What to produce:
Rewrite these records with every "pie" replaced by "chart" and everything else left unchanged. Leave out the pictures.
BEGIN Given records
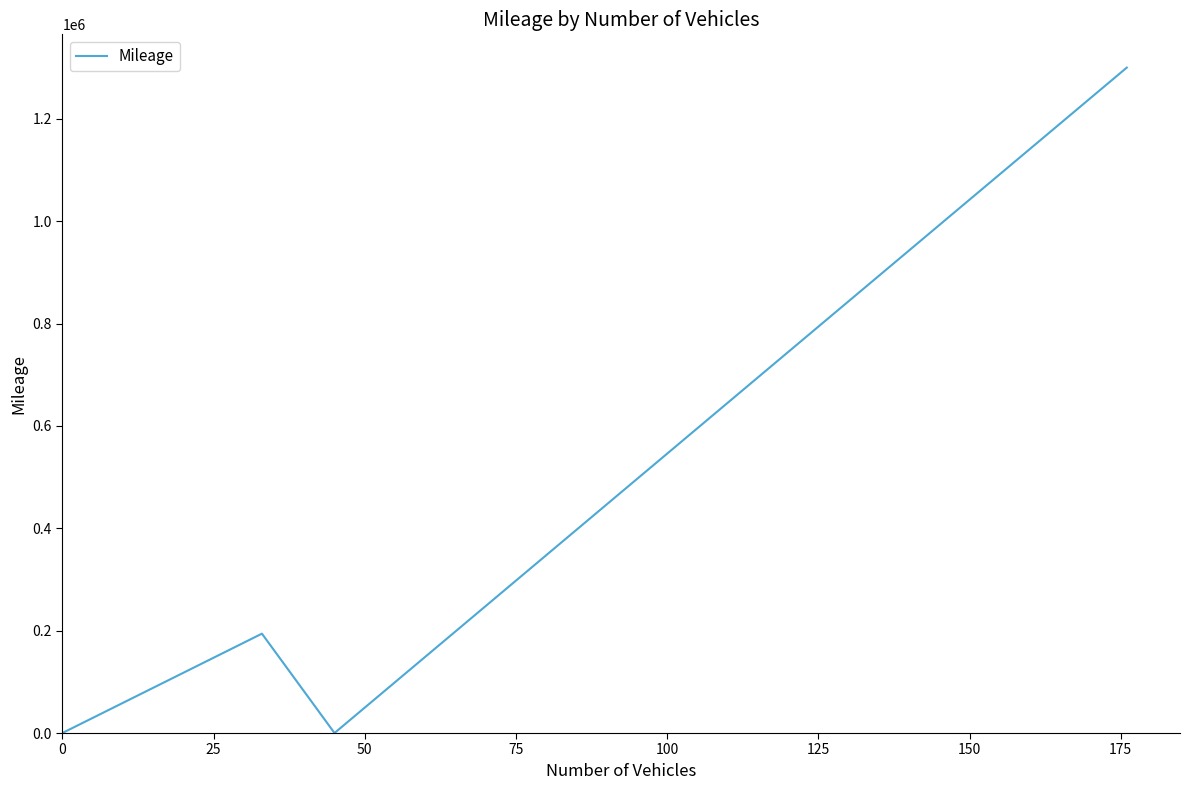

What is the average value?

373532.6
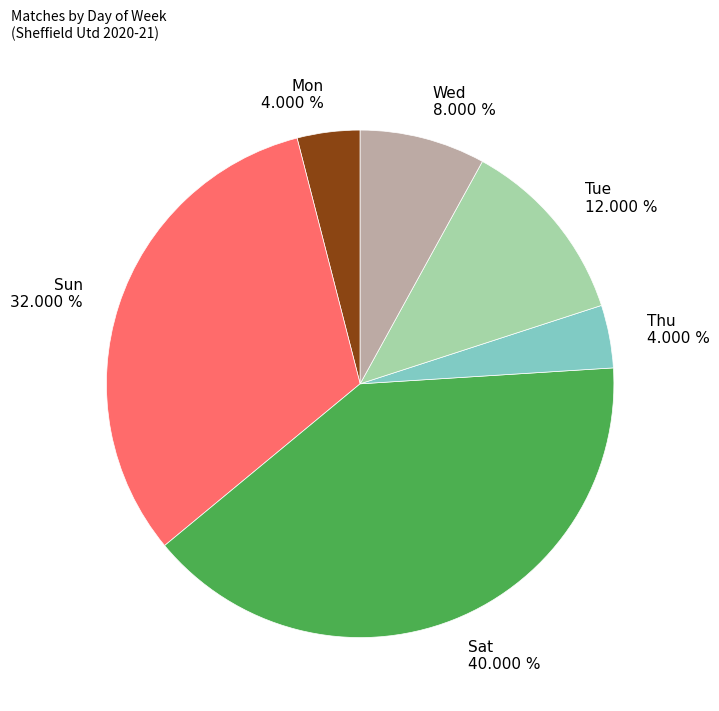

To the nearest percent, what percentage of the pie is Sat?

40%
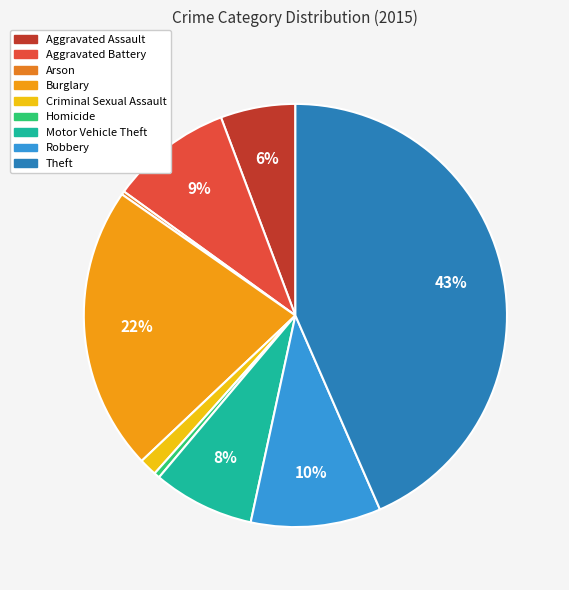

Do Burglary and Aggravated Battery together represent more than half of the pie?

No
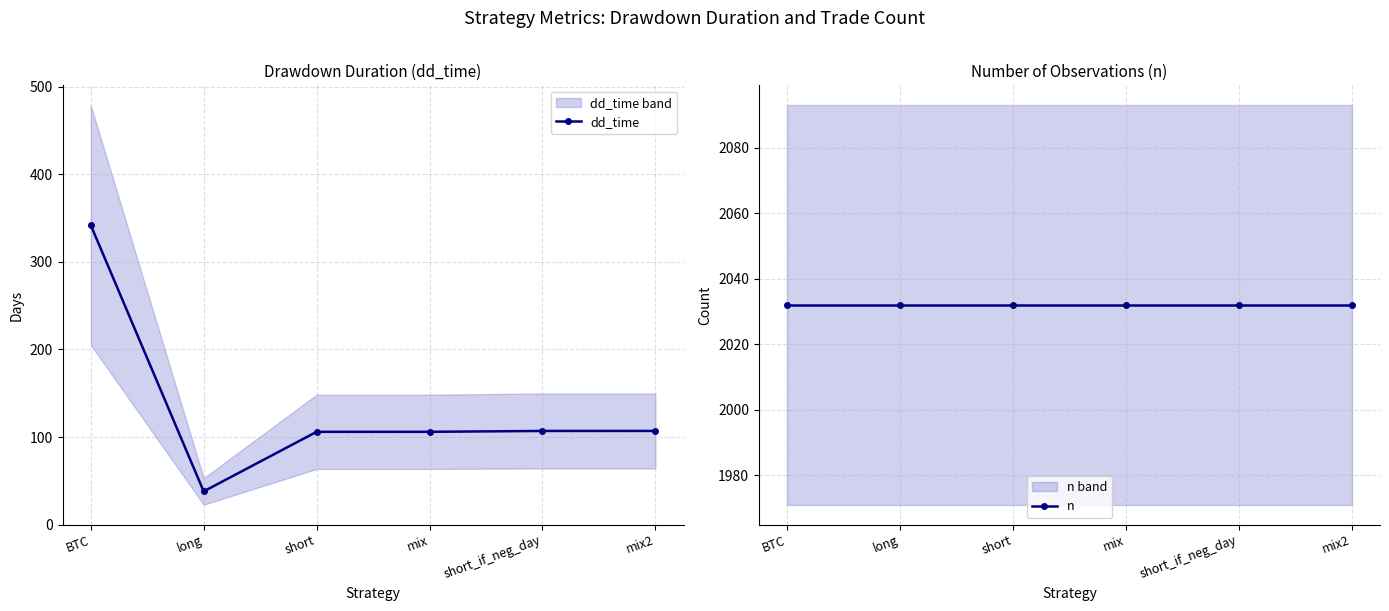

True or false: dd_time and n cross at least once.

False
END Given records
Response for this exercise:
What is the average value?

373532.6

To the nearest percent, what percentage of the chart is Sat?

40%

Do Burglary and Aggravated Battery together represent more than half of the chart?

No

True or false: dd_time and n cross at least once.

False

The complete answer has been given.